The patient resides in close proximity to a lake area populated by carpet pythons. Even though she had no direct contact with the snakes, she frequently gathered native grasses such as Warrigal greens from the lake’s vicinity for use in her cooking routines, as highlighted by Senanayake.

The medical professionals and researchers engaged in her case propose a hypothesis: a python likely excreted the parasite through its feces, which then found its way into the grass. This chain of events suggests that the patient may have become infected by touching the native grass or through consumption of the greens.

Dr. Senanayake emphasized that the patient necessitated treatment to address the possibility of other larvae invading different body parts, including the liver.
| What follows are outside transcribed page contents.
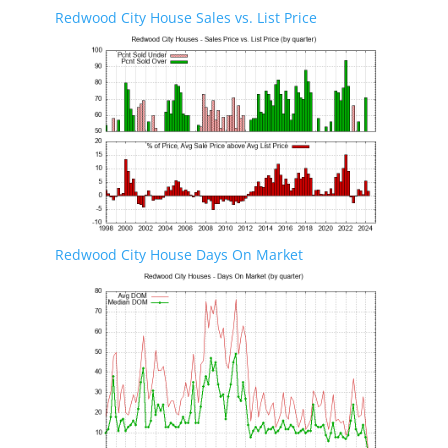
Redwood City House Sales vs. List Price
Redwood City House Days On Market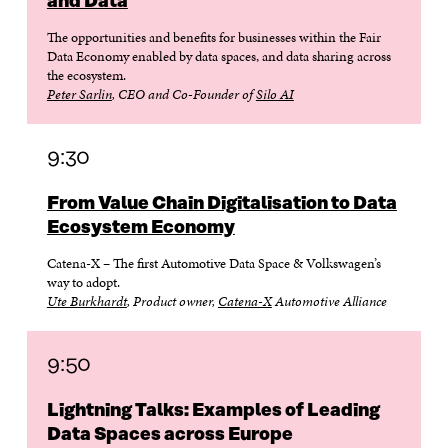
and Data
The opportunities and benefits for businesses within the Fair
Data Economy enabled by data spaces, and data sharing across
the ecosystem.
Peter Sarlin
, CEO and Co-Founder of
Silo AI
9:30
From Value Chain Digitalisation to Data
Ecosystem Economy
Catena-X – The first Automotive Data Space & Volkswagen’s
way to adopt.
Ute Burkhardt
, Product owner,
Catena-X
Automotive Alliance
9:50
Lightning Talks: Examples of Leading
Data Spaces across Europe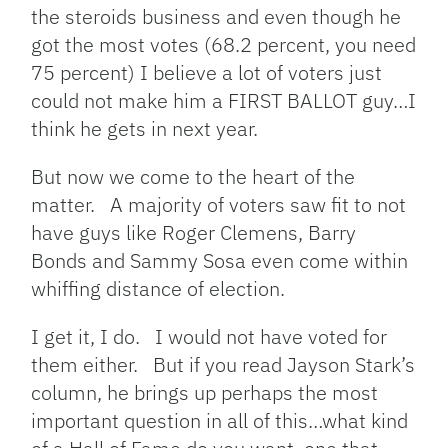
the steroids business and even though he
got the most votes (68.2 percent, you need
75 percent) I believe a lot of voters just
could not make him a FIRST BALLOT guy…I
think he gets in next year.
But now we come to the heart of the
matter. A majority of voters saw fit to not
have guys like Roger Clemens, Barry
Bonds and Sammy Sosa even come within
whiffing distance of election.
I get it, I do. I would not have voted for
them either. But if you read Jayson Stark’s
column, he brings up perhaps the most
important question in all of this…what kind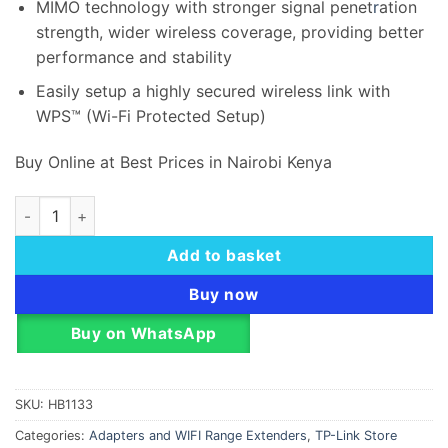
MIMO technology with stronger signal penet
r
ation
strength, wider wireless coverage, providing better
performance and stability
Easily setup a highly secured wireless link with
WPS™ (Wi-Fi Protected Setup)
Buy Online at Best Prices in Nairobi Kenya
TP-Link 300Mbps Wireless N PCI Express Adapter - TL-WN8
Add to basket
Buy now
Buy on WhatsApp
SKU:
HB1133
Categories:
Adapters and WIFI Range Extenders
,
TP-Link Store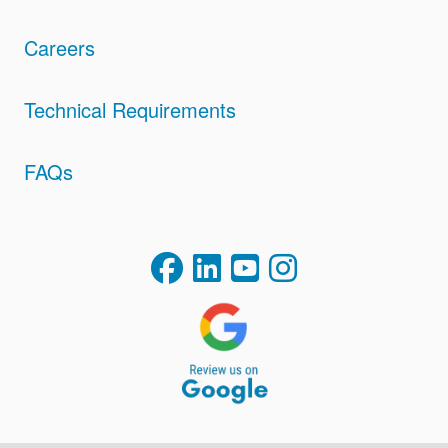
Careers
Technical Requirements
FAQs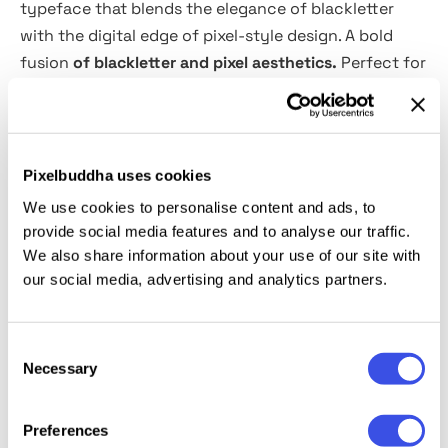
typeface that blends the elegance of blackletter
with the digital edge of pixel-style design. A bold
fusion
of blackletter and pixel aesthetics.
Perfect for
retro gaming, gothic themes, cyberpunk visuals, and
edgy branding. This font is ideal for posters, album
covers, and futuristic typography projects.
Pixelbuddha uses cookies
What’s inside?
We use cookies to personalise content and ads, to
provide social media features and to analyse our traffic.
OTF, TTF, WOFF & WOFF2 files
We also share information about your use of our site with
Webfont formats
our social media, advertising and analytics partners.
Multilingual support
Uppercase & lowercase letters
Consent
Special characters & punctuation
Necessary
Selection
Preferences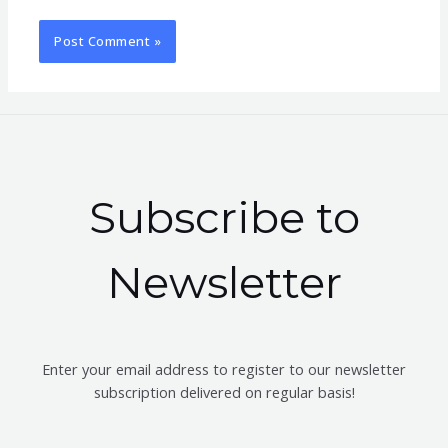
Subscribe to
Newsletter
Enter your email address to register to our newsletter
subscription delivered on regular basis!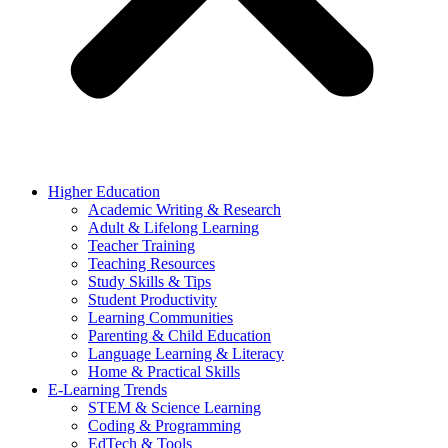
Higher Education
Academic Writing & Research
Adult & Lifelong Learning
Teacher Training
Teaching Resources
Study Skills & Tips
Student Productivity
Learning Communities
Parenting & Child Education
Language Learning & Literacy
Home & Practical Skills
E-Learning Trends
STEM & Science Learning
Coding & Programming
EdTech & Tools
However, due to the unprecedented nature of this parasite’s impact on humans, a cautious approach was imperative. Some treatments could potentially trigger inflammation during the larvae’s termination.
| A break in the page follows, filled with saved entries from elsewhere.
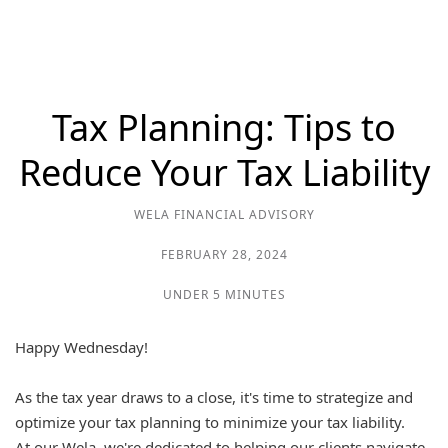
Tax Planning: Tips to
Reduce Your Tax Liability
WELA FINANCIAL ADVISORY
FEBRUARY 28, 2024
UNDER 5 MINUTES
Happy Wednesday!
As the tax year draws to a close, it's time to strategize and
optimize your tax planning to minimize your tax liability.
At our Wela, we're dedicated to helping our clients navigate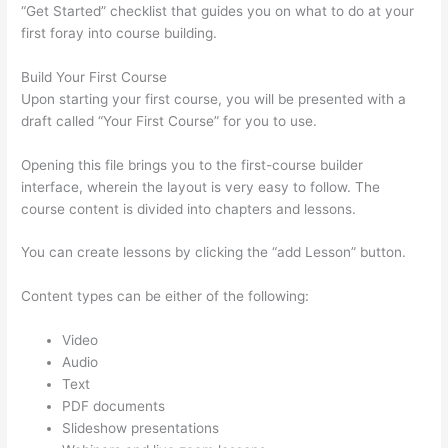
“Get Started” checklist that guides you on what to do at your
first foray into course building.
Build Your First Course
Upon starting your first course, you will be presented with a
draft called “Your First Course” for you to use.
Opening this file brings you to the first-course builder
interface, wherein the layout is very easy to follow. The
course content is divided into chapters and lessons.
You can create lessons by clicking the “add Lesson” button.
Content types can be either of the following:
Video
Audio
Text
PDF documents
Slideshow presentations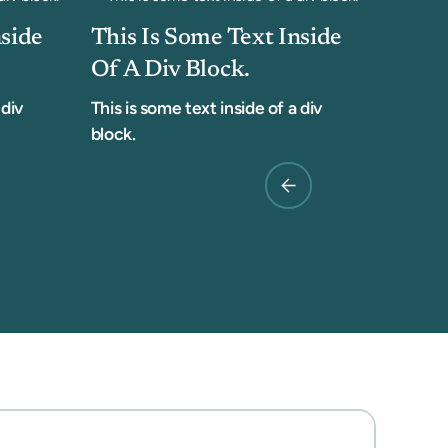
nside
This Is Some Text Inside
Of A Div Block.
 div
This is some text inside of a div
block.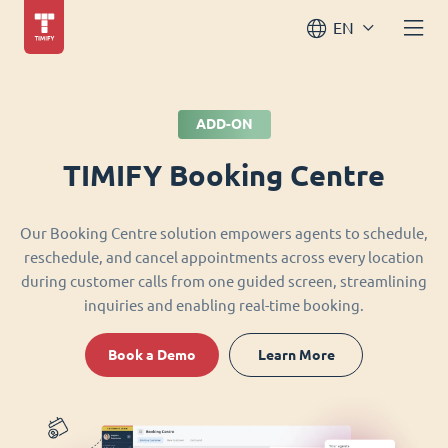
EN
ADD-ON
TIMIFY Booking Centre
Our Booking Centre solution empowers agents to schedule,
reschedule, and cancel appointments across every location
during customer calls from one guided screen, streamlining
inquiries and enabling real-time booking.
Book a Demo
Learn More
As inflammation could pose risks to vital organs such as the brain, counteractive medications were also administered to mitigate any potential adverse effects.

Recovery of the patient

The patient’s recovery is progressing well, with consistent monitoring, as outlined by Senanayake. Researchers are actively investigating whether an underlying medical condition, which rendered the patient immunocompromised, might have facilitated the larvae’s establishment.

The documentation of this exceptional case is slated for publication in the upcoming September issue of the journal Emerging Infectious Diseases.

As highlighted by the US Centers for Disease Control and Prevention, a substantial seventy-five percent of novel or emerging infectious diseases in humans originate from animals.

Senanayake underscored that this unprecedented case exposes the peril posed by diseases and infections making their way from animals to humans. This danger looms larger as human and animal habitats increasingly intersect.

“Of the emerging infections globally, about 75 percent are zoonotic, meaning there has been transmission from the animal world to the human world,” he added. “This includes coronaviruses.”

“This Ophidascaris infection does not transmit between people, so this patient’s case won’t cause a pandemic like Covid-19 or Ebola,” he explained. “However, the snake and parasite are found in other parts of the world, so it is likely that other cases will be recognized in coming years in other countries.”

Professor Peter Collignon, an infectious diseases physician who was not directly associated with the patient’s case, highlighted that certain instances of zoonotic diseases could go undiagnosed, particularly if they are rare and physicians lack the necessary knowledge.

“Sometimes, people die with the cause never being found,” he cautioned. Collignon advocated for prudence when interacting with animals and the environment.

He recommended thorough washing of foods and proper cooking techniques, along with the use of protective attire like long sleeves to minimize the risk of bites.